Another approach we are working on is combining PI3 inhibitors with antiestrogen therapy, similarly to how we combined everolimus with an antiestrogen. A third approach is the out-of-box “Dream Team” approach being funded by Stand Up to Cancer (SU2C).
We are working in collaboration with Lewis C. Cantley, PhD [Director of the Cancer Center at Weill Cornell Medical College and New York-Presbyterian Hospital], Gordon B. Mills, MD, PhD [Chairman of the Department of Systems Biology, MD Anderson Cancer Center], and Gerburg Wulf, MD, PhD [Assistant Professor of Medicine, Harvard Medical School] on different mouse models combining PI3 kinase inhibitors and PARP inhibitors, and we all came together with the same data. Now the PI3 Kinase Dream Team is conducting a clinical trial with a PI3K inhibitor and a PARP inhibitor in five cancer centers.
Team Work
Will the team approach to cancer research become the norm in the future?
This is a complex question. We need to find ways to work together and to learn from each other with everybody bringing their expertise to the table, while at the same time understanding that the power of individual investigators to work independently is critical to cancer advancements. So I guess it will be a combination of both. ■
Disclosure: Dr.
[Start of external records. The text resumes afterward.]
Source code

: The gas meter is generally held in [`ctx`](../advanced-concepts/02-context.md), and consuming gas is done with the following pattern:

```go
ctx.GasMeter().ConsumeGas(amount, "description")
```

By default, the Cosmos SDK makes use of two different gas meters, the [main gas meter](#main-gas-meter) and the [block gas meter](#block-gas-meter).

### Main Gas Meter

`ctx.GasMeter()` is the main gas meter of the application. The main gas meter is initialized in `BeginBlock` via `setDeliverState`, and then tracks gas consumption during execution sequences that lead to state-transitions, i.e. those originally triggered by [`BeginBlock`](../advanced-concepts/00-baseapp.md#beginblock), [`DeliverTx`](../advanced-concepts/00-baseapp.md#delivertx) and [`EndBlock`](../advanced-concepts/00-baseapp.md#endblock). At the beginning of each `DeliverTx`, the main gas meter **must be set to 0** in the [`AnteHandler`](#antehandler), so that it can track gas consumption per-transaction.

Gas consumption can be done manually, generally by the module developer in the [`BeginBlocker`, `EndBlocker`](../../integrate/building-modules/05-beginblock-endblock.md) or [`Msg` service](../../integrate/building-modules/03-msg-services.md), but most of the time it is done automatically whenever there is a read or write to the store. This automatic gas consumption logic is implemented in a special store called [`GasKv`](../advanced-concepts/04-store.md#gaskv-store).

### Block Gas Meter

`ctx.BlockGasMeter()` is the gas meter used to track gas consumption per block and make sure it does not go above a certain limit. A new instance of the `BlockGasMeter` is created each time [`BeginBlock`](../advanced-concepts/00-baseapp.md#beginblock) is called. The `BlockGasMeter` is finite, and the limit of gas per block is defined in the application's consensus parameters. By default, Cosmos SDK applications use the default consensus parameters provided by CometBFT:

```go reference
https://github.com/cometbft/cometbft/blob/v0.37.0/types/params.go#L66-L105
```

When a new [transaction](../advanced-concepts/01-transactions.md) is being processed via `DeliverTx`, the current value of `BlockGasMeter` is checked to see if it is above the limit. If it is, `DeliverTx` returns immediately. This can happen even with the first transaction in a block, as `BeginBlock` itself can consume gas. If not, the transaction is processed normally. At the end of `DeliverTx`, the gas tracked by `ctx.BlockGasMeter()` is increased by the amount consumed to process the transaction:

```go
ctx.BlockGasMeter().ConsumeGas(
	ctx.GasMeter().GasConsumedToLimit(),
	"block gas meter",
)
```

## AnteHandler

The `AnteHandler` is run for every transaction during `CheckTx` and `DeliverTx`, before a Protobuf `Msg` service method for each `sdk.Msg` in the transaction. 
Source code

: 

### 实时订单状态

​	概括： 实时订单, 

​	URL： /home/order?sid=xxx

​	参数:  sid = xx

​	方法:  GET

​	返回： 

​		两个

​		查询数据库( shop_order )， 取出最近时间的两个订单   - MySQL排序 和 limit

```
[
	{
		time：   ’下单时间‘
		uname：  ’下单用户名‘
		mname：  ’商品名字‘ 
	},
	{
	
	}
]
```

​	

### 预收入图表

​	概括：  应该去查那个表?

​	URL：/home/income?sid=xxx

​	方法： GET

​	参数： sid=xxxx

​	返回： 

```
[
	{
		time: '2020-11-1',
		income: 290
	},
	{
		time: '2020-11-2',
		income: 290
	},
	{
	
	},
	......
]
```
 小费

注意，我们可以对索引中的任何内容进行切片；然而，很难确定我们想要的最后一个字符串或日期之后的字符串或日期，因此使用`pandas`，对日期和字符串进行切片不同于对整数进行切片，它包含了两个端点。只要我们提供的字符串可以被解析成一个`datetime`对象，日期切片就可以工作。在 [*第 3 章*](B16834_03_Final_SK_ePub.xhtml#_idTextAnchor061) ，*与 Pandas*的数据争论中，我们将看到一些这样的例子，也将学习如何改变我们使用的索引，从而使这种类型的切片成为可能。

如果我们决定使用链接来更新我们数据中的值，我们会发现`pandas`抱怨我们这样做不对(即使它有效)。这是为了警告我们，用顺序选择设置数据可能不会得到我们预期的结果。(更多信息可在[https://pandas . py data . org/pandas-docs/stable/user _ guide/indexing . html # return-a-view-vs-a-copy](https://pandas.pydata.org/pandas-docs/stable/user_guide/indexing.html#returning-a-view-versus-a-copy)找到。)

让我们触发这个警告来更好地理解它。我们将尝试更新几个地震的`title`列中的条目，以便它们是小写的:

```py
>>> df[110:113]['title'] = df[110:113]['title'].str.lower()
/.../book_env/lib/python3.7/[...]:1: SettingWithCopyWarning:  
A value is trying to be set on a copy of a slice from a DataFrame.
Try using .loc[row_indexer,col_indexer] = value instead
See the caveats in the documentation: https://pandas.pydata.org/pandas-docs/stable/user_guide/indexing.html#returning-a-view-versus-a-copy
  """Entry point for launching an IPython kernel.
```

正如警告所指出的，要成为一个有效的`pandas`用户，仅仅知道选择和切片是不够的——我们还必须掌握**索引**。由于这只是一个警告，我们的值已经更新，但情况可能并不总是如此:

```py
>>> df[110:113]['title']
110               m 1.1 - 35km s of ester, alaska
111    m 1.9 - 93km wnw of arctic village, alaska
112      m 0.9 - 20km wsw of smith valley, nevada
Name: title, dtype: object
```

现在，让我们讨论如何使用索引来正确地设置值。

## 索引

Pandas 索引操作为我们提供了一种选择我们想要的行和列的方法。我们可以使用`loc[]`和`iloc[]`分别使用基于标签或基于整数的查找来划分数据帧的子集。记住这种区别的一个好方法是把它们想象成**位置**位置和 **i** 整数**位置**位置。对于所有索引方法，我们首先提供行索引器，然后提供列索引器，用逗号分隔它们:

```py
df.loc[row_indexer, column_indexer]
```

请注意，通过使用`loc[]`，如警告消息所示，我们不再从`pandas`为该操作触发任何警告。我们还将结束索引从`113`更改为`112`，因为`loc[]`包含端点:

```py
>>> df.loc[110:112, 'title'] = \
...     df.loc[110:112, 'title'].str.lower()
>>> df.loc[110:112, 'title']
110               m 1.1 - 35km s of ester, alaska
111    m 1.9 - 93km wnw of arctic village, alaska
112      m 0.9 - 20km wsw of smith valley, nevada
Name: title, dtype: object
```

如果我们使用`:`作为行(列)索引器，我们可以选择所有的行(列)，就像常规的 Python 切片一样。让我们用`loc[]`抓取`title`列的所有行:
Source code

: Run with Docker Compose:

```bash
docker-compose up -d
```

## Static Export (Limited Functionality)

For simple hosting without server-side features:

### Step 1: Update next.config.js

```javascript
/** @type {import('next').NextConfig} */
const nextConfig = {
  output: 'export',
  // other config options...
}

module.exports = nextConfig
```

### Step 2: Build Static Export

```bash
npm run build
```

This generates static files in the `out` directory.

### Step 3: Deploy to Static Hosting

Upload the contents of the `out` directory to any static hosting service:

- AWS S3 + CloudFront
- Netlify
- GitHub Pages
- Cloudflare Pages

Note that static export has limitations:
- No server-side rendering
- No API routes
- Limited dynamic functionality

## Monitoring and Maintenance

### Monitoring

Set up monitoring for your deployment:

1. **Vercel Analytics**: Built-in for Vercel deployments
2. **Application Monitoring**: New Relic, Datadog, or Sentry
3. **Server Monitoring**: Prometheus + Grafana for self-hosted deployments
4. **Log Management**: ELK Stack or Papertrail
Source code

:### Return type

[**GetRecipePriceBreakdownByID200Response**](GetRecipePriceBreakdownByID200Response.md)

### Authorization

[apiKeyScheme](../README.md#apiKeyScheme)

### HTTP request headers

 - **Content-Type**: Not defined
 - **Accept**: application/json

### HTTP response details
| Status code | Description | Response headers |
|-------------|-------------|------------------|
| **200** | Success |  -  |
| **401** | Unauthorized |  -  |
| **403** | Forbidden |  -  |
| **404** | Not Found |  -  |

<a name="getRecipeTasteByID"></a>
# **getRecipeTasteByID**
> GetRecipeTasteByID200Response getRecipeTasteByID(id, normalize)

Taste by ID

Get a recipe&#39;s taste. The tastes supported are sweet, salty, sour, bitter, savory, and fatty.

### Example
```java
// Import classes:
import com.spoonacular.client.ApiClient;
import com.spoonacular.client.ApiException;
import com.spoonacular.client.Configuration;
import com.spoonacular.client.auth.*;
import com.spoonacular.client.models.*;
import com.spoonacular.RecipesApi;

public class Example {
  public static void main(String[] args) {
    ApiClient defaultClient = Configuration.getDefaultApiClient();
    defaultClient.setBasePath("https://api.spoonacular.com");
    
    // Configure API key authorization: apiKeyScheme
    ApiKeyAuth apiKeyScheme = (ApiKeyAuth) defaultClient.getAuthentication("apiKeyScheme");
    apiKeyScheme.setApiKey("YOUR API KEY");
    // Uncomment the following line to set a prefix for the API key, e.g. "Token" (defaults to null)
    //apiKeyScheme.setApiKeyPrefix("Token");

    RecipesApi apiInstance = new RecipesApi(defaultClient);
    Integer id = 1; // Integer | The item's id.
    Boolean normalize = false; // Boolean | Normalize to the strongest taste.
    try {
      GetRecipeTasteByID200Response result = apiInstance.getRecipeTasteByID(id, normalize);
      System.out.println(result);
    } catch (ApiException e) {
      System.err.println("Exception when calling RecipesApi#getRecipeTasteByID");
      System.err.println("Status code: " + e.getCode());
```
Baselga has served in a consulting or advisory role for Novartis, Roche, and Chugai.
References
1. Baselga J, Cortés J, Kim SB, et al: Pertuzumab plus trastuzumab plus docetaxel for metastatic breast cancer. N Engl J Med 366:109-119, 2012.
2. Juric D, Krop I, Ramanathan RK, et al: GDC-0032, a beta isoform-sparing PI3K inhibitor: Results of a first-in-human phase Ia dose escalation study. AACR Annual Meeting. Abstract LB-64. Presented April 7, 2013.
3. Rodon J, Juric D, Gonzalez-Angulo AM, et al: Towards defining the genetic framework for clinical response to treatment with BYL719, a PI3Kalpha-specific inhibitor. AACR Annual Meeting. Abstract LB-65. Presented April 7, 2013.